- Film poster
- French: Les Méduses
- Directed by: Marc-Antoine Lemire
- Written by: Marc-Antoine Lemire
- Produced by: Marc-Antoine Lemire Olivier Racine Maria Gracia Turgeon
- Starring: Rudi Duperré Samuel Brassard Jade Hassouné
- Cinematography: Olivier Racine
- Edited by: Anouk Deschênes
- Music by: Benoît Lemire
- Production company: Les films de la Méduse
- Release date: January 2015;
- Running time: 24 minutes
- Country: Canada
- Language: French

= Inner Jellyfishes =

2015 Canadian short drama film

Inner Jellyfishes (Les Méduses) is a Canadian short drama film, directed by Marc-Antoine Lemire and released in 2015. The film stars Rudi Duperré as a young gay man struggling with feelings of isolation who hooks up with another man (Samuel Brassard) for sex, but finds that the encounter intensifies rather than assuaging his loneliness as he experiences a desire for a deeper emotional connection than the hookup is willing or able to offer.

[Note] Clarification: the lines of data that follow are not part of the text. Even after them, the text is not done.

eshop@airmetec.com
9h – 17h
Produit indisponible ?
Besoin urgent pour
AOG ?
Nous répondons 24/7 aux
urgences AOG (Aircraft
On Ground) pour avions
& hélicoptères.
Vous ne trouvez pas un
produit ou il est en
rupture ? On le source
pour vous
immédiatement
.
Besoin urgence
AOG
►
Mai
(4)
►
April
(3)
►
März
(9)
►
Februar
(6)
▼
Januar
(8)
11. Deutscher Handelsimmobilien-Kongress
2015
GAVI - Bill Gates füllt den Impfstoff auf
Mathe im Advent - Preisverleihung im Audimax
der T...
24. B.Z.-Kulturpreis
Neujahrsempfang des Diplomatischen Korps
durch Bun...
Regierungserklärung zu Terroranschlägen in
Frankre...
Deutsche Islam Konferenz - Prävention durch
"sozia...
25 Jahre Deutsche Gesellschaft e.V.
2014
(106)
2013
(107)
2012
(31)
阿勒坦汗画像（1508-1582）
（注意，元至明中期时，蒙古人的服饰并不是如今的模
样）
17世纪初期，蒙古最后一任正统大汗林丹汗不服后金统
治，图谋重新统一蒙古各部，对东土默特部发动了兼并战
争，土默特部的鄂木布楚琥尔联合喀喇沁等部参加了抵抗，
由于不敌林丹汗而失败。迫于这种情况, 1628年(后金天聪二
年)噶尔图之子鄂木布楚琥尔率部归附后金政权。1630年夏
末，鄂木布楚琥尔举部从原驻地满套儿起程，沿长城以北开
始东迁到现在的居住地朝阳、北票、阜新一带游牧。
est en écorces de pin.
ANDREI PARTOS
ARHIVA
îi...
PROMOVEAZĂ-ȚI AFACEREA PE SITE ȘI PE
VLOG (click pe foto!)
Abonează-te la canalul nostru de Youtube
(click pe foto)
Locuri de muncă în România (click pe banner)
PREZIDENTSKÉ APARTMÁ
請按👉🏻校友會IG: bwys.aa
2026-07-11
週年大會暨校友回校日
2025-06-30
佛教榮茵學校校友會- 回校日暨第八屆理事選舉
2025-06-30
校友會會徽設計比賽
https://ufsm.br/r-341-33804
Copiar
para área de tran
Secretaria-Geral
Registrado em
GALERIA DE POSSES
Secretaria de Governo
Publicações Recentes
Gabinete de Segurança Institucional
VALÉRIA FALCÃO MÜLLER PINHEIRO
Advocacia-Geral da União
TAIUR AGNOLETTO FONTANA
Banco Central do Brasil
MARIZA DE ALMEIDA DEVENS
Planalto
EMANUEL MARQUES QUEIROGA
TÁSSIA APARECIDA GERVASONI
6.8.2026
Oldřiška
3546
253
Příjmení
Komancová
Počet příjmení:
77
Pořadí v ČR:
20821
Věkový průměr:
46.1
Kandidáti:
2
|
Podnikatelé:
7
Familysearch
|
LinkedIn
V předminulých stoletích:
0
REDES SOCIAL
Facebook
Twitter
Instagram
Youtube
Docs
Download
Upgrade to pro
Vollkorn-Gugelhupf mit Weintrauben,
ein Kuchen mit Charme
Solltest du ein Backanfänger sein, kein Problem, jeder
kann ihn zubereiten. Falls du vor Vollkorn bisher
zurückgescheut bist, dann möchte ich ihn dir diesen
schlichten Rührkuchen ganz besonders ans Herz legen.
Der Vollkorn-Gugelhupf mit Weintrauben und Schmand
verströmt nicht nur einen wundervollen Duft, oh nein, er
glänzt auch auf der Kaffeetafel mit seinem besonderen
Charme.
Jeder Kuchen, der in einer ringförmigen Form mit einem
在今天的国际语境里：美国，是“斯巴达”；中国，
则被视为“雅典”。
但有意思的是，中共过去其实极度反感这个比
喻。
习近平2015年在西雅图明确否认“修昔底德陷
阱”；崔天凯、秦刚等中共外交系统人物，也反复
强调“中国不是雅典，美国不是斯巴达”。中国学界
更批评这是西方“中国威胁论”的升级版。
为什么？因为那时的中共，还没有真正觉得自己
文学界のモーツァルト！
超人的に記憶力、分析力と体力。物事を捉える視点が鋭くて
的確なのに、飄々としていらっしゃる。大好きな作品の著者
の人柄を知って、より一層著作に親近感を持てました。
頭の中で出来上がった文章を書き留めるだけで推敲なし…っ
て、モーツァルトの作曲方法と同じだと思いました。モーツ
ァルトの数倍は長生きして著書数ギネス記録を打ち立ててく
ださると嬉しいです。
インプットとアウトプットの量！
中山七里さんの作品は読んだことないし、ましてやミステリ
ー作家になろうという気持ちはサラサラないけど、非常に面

The film's screenings included the 2015 Image+Nation festival and the 2015 San Francisco International Festival of Short Films, where it won the Vanguard Award. It was screened at BFI Flare in 2016 as part of a program of films about chemsex, with the website The Conversation praising it as one of the only films in the program that did not moralize about the practice.